The U.S. manufacturing sector continued strong in September, though the PMI dropped to a five-month low due to ongoing material and labor shortages, according to the latest U.S. Manufacturing PMI data from IHS Markit.

“The U.S. manufacturing sector continues to run hot, with demand once again racing well ahead of production capacity as firms report widespread issues with supply chains and the availability of labor,” said Chris Williamson, chief business economist at IHS Markit. “The inability to meet demand amid near-record shortages of inputs and labor not only led to an unprecedented rise in backlogs of work as orders sat unfulfilled, but prices charged for those goods leaving the factory gate also surged higher again in September, rising at a rate exceeding anything seen in nearly 15 years of survey history.”
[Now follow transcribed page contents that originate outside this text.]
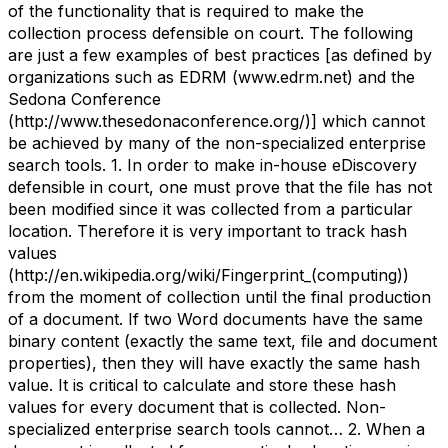
of the functionality that is required to make the
collection process defensible on court. The following
are just a few examples of best practices [as defined by
organizations such as EDRM (www.edrm.net) and the
Sedona Conference
(http://www.thesedonaconference.org/)] which cannot
be achieved by many of the non-specialized enterprise
search tools. 1. In order to make in-house eDiscovery
defensible in court, one must prove that the file has not
been modified since it was collected from a particular
location. Therefore it is very important to track hash
values
(http://en.wikipedia.org/wiki/Fingerprint_(computing))
from the moment of collection until the final production
of a document. If two Word documents have the same
binary content (exactly the same text, file and document
properties), then they will have exactly the same hash
value. It is critical to calculate and store these hash
values for every document that is collected. Non-
specialized enterprise search tools cannot… 2. When a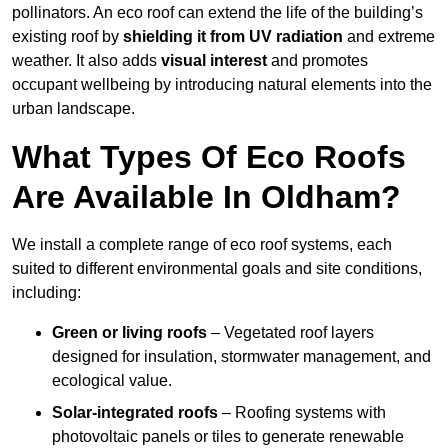
pollinators. An eco roof can extend the life of the building’s
existing roof by
shielding it from UV radiation
and extreme
weather. It also adds
visual interest
and promotes
occupant wellbeing by introducing natural elements into the
urban landscape.
What Types Of Eco Roofs
Are Available In Oldham?
We install a complete range of eco roof systems, each
suited to different environmental goals and site conditions,
including:
Green or living roofs
– Vegetated roof layers
designed for insulation, stormwater management, and
ecological value.
Solar-integrated roofs
– Roofing systems with
photovoltaic panels or tiles to generate renewable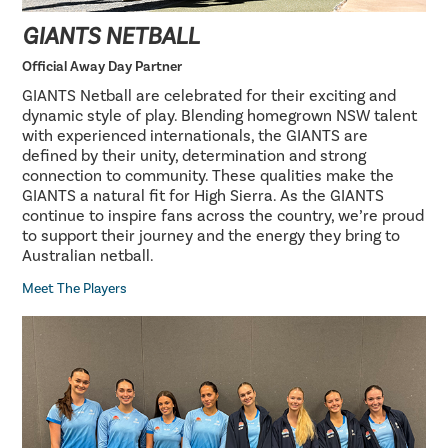
GIANTS NETBALL
Official Away Day Partner
GIANTS Netball are celebrated for their exciting and
dynamic style of play. Blending homegrown NSW talent
with experienced internationals, the GIANTS are
defined by their unity, determination and strong
connection to community. These qualities make the
GIANTS a natural fit for High Sierra. As the GIANTS
continue to inspire fans across the country, we’re proud
to support their journey and the energy they bring to
Australian netball.
Meet The Players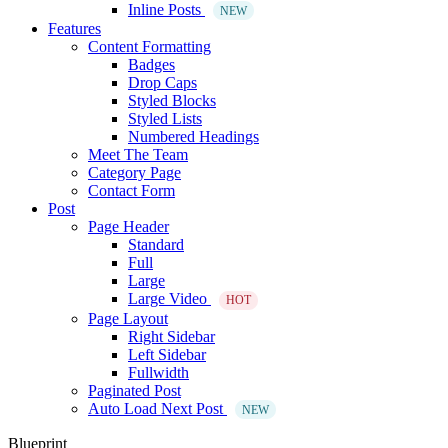
Inline Posts
NEW
Features
Content Formatting
Badges
Drop Caps
Styled Blocks
Styled Lists
Numbered Headings
Meet The Team
Category Page
Contact Form
Post
Page Header
Standard
Full
Large
Large Video
HOT
Page Layout
Right Sidebar
Left Sidebar
Fullwidth
Paginated Post
Auto Load Next Post
NEW
Blueprint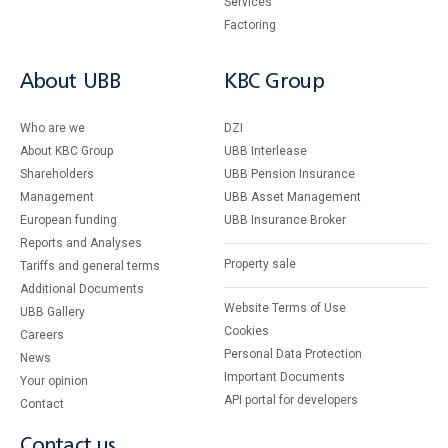
Services
Factoring
About UBB
KBC Group
Who are we
DZI
About KBC Group
UBB Interlease
Shareholders
UBB Pension Insurance
Management
UBB Asset Management
European funding
UBB Insurance Broker
Reports and Analyses
Property sale
Tariffs and general terms
Additional Documents
Website Terms of Use
UBB Gallery
Cookies
Careers
Personal Data Protection
News
Important Documents
Your opinion
API portal for developers
Contact
Contact us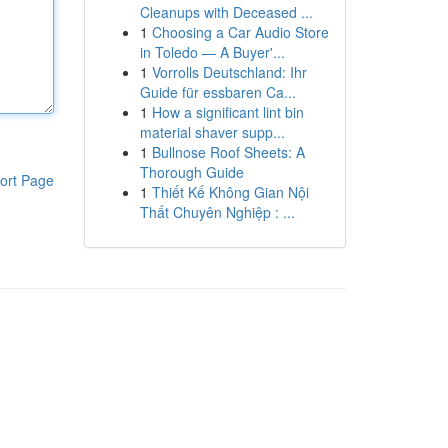
Cleanups with Deceased ...
1
Choosing a Car Audio Store
in Toledo — A Buyer'...
1
Vorrolls Deutschland: Ihr
Guide für essbaren Ca...
1
How a significant lint bin
material shaver supp...
1
Bullnose Roof Sheets: A
Thorough Guide
ort Page
1
Thiết Kế Không Gian Nội
Thất Chuyên Nghiệp : ...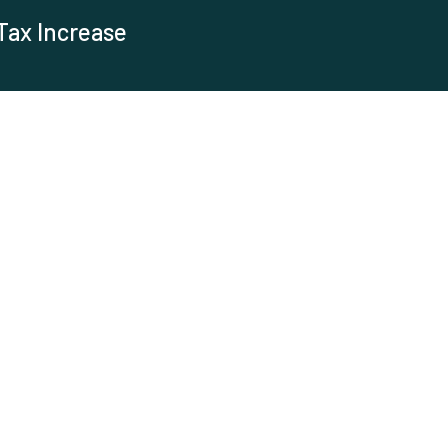
Tax Increase
es
e rising cost of maintaining the Town of Yadkinville's water
 water and sewer rates. The main goal...
s in Yadkinville
adkinville? Below are the locations. Please click on the
6 E. Main Street Both stations are free...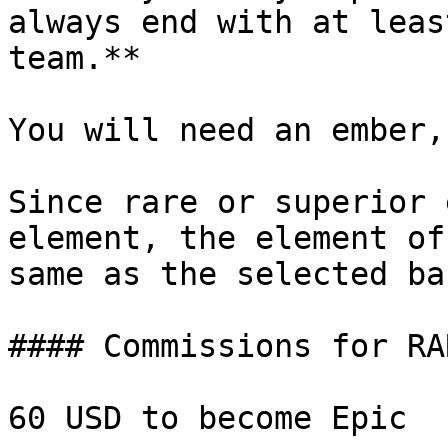
always end with at leas
team.**

You will need an ember,
Since rare or superior 
element, the element of
same as the selected ba
#### Commissions for RA
60 USD to become Epic
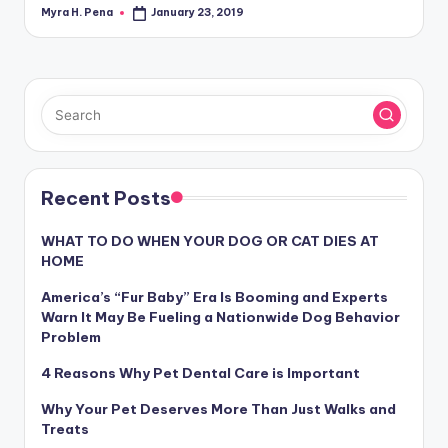
Myra H. Pena
January 23, 2019
Posted
by
Recent Posts
WHAT TO DO WHEN YOUR DOG OR CAT DIES AT
HOME
America’s “Fur Baby” Era Is Booming and Experts
Warn It May Be Fueling a Nationwide Dog Behavior
Problem
4 Reasons Why Pet Dental Care is Important
Why Your Pet Deserves More Than Just Walks and
Treats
Demand conditions softened from the peaks seen earlier in the year, but both domestic and foreign client orders rose at historically elevated rates. Pressure on capacity was reflected in the fastest uptick in backlogs of work on record, as challenges expanding workforce numbers persisted.

The seasonally adjusted IHS Markit PMI posted a reading of 60.7 in September, down from 61.1 in August, but broadly in line with the earlier released “flash” estimate of 60.5 (a reading above 50.0 indicates growth). The latest data indicated a marked improvement in the health of the U.S. manufacturing sector, despite being the slowest since April.

Demand conditions across the manufacturing sector remained strong at the end of the third quarter, as new sales rose significantly, suggesting new order growth stemmed from stockpiling efforts. Foreign client demand strengthened in September. New export orders rose at the fastest pace for four months.

Firms seeking to relieve capacity constraints by expanding their workforce numbers in September were met with labor shortages. Although employment rose at a solid pace, challenges finding suitable candidates persisted.

Meanwhile, input costs increased at the second-fastest rate since data collection began in May 2007, easing only slightly from August’s high. The sustained rise in cost burdens was linked to greater transportation charges and supplier price hikes, causing firms to raise their selling prices at the fastest pace on record in September.

“With COVID-19 cases showing signs of having peaked early both domestically and globally, some of the supply chain and labor shortage issues should start to ease, in turn taking some of the pressure off prices,” Williamson added. “But a dip in manufacturers’ expectations for the year ahead to the lowest for four months due to supply worries underscores how production is likely to be adversely affected by shortages for some time to come.”